Enco and MSC are the places I get drill rod, flats CAN be had. You'll have to do some calculations and engineering to figure out exactly how thick you need to make punch and die, that info can be had in any number of die-making books. One thing, though, is heat treat. Once you get above the small pin-size drill rod, you're going to have to invest in some heat treating, either find somebody to do it or get some equipment. Thick stuff is beyond the propane torch and can of oil level. Usually tempering has to be done for X amount of time per inch of thickness at a specified temperature. Electric oven is the preferred method.

Stan

Reply to
stans4

Ceramic kilns are quite good for the purpose, that's what I have, with a PID controller and thermocouple. Often available 2nd hand when the wire elements have aged and won't do the higher temperatures needed for some ceramics. I got mine at a good price from a local electrician that specialises in that sort of thing. Not seen any ceramics yet, but some glass, and lots of metal for normalising of cold rolled, tempering, and a few days ago drying some welding rods.

Reply to
David Billington

Enco and MSC are the places I get drill rod, flats CAN be had. You'll have to do some calculations and engineering to figure out exactly how thick you need to make punch and die, that info can be had in any number of die-making books. One thing, though, is heat treat. Once you get above the small pin-size drill rod, you're going to have to invest in some heat treating, either find somebody to do it or get some equipment. Thick stuff is beyond the propane torch and can of oil level. Usually tempering has to be done for X amount of time per inch of thickness at a specified temperature. Electric oven is the preferred method.

== Provided records ==
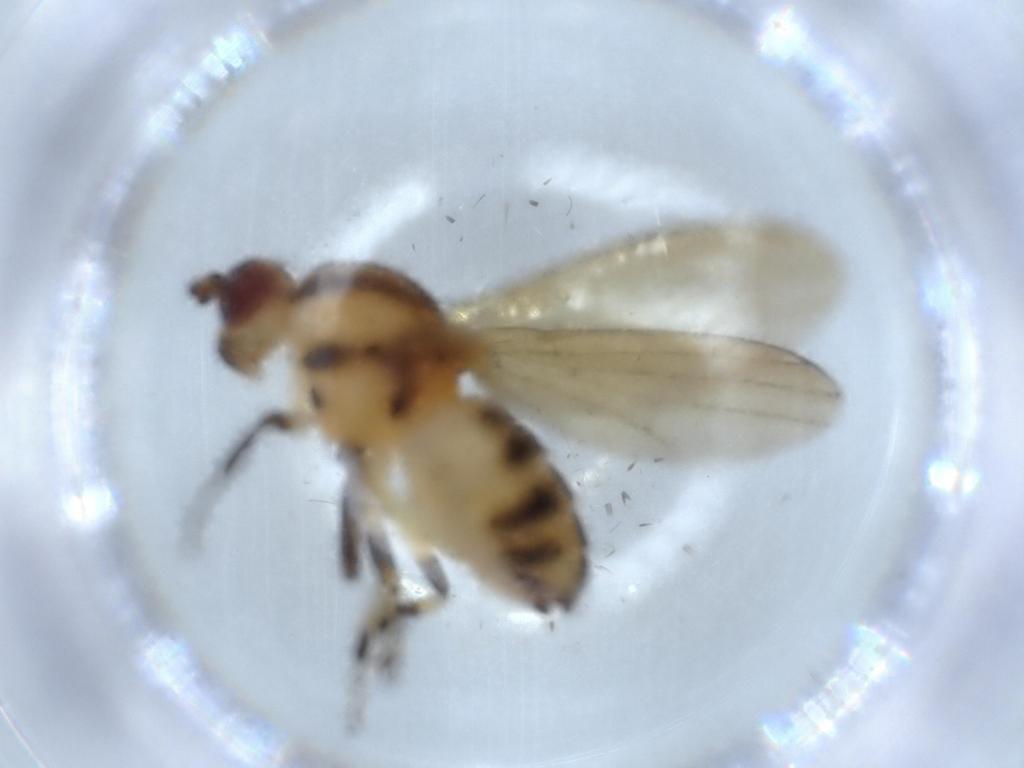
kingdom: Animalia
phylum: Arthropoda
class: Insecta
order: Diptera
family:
* * *
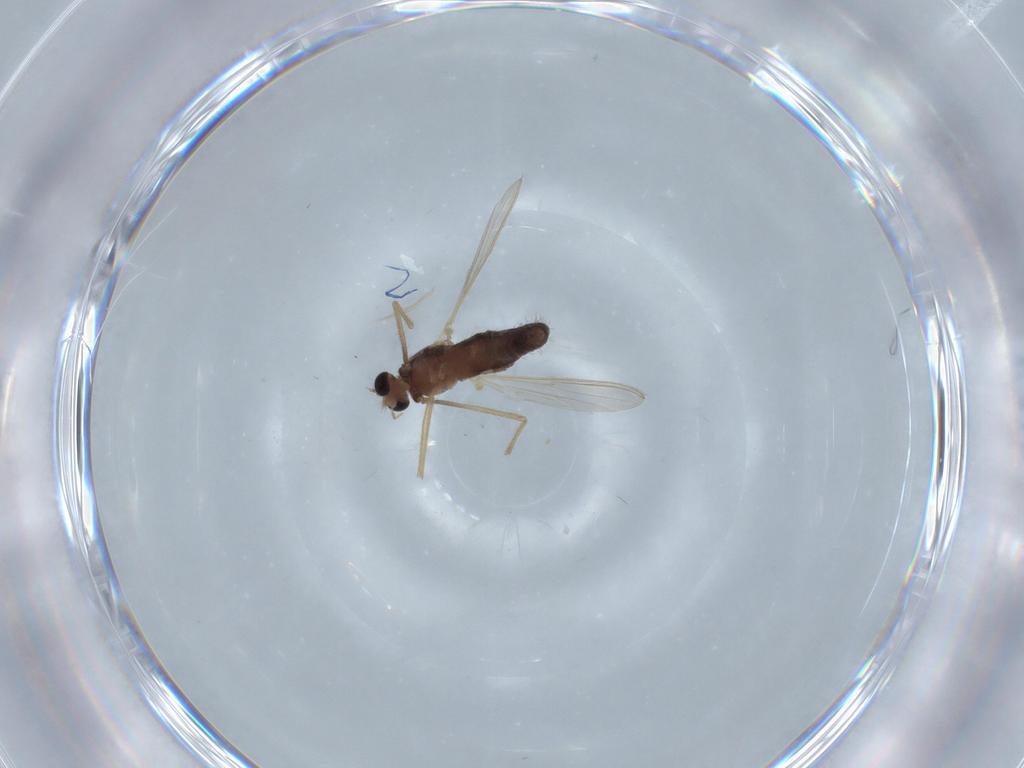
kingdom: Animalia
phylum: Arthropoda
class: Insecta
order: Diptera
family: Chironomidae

== Directives ==
• 1. Please print the part of the heat-treating thread between "Ceramic kilns are" and "some welding rods.", inclusive.
• 2. In the heat-treating thread, which three pieces of equipment does the post about ceramic kilns say its writer has?
• 3. Write the next part of the heat-treating thread, picking up after its final sentence.

== Results by task ==
• 1.
Ceramic kilns are quite good for the purpose, that's what I have, with a PID controller and thermocouple. Often available 2nd hand when the wire elements have aged and won't do the higher temperatures needed for some ceramics. I got mine at a good price from a local electrician that specialises in that sort of thing. Not seen any ceramics yet, but some glass, and lots of metal for normalising of cold rolled, tempering, and a few days ago drying some welding rods.

• 2. A ceramic kiln, a PID controller, and a thermocouple.

• 3.
Stan

************************************ I'll disagree a bit with you Stan, I've made dies with thin O-1 parts bolted to cold roll. Some dies use 1/4" inserts and punch out 4" dia. 16ga. blanks. Also, I often harden rather big dies with a rosebud torch and a bucket of quenching oil. I only send out dies that are complex or have drastic thin and thick sections. And, I don't temper most dies at all. O-1 is easy to machine, easy to heat treat and very forgiving. I also make a lot of dies from D-2, those all get sent out.
Reply to
Buerste

Tawm sez: "I'll disagree a bit with you Stan, I've made dies with thin O-1 parts bolted to cold roll. Some dies use 1/4" inserts and punch out 4" dia. 16ga. blanks. Also, I often harden rather big dies with a rosebud torch and a bucket of quenching oil."

Right on. I have made lots of taps and even some threading dies from O-1 without formal heat treat equipment.

Bob Swinney

Reply to
Robert Swinney

I have a whole barrel full of Badger. All small sizes and shapes. If you are close by to NE pa you can root through the barrel.

Another thing that will work is just hard face and grind your die out of

4140 or even 1018 as a base metal and it will do a decent number of pieces, not that good for general production though.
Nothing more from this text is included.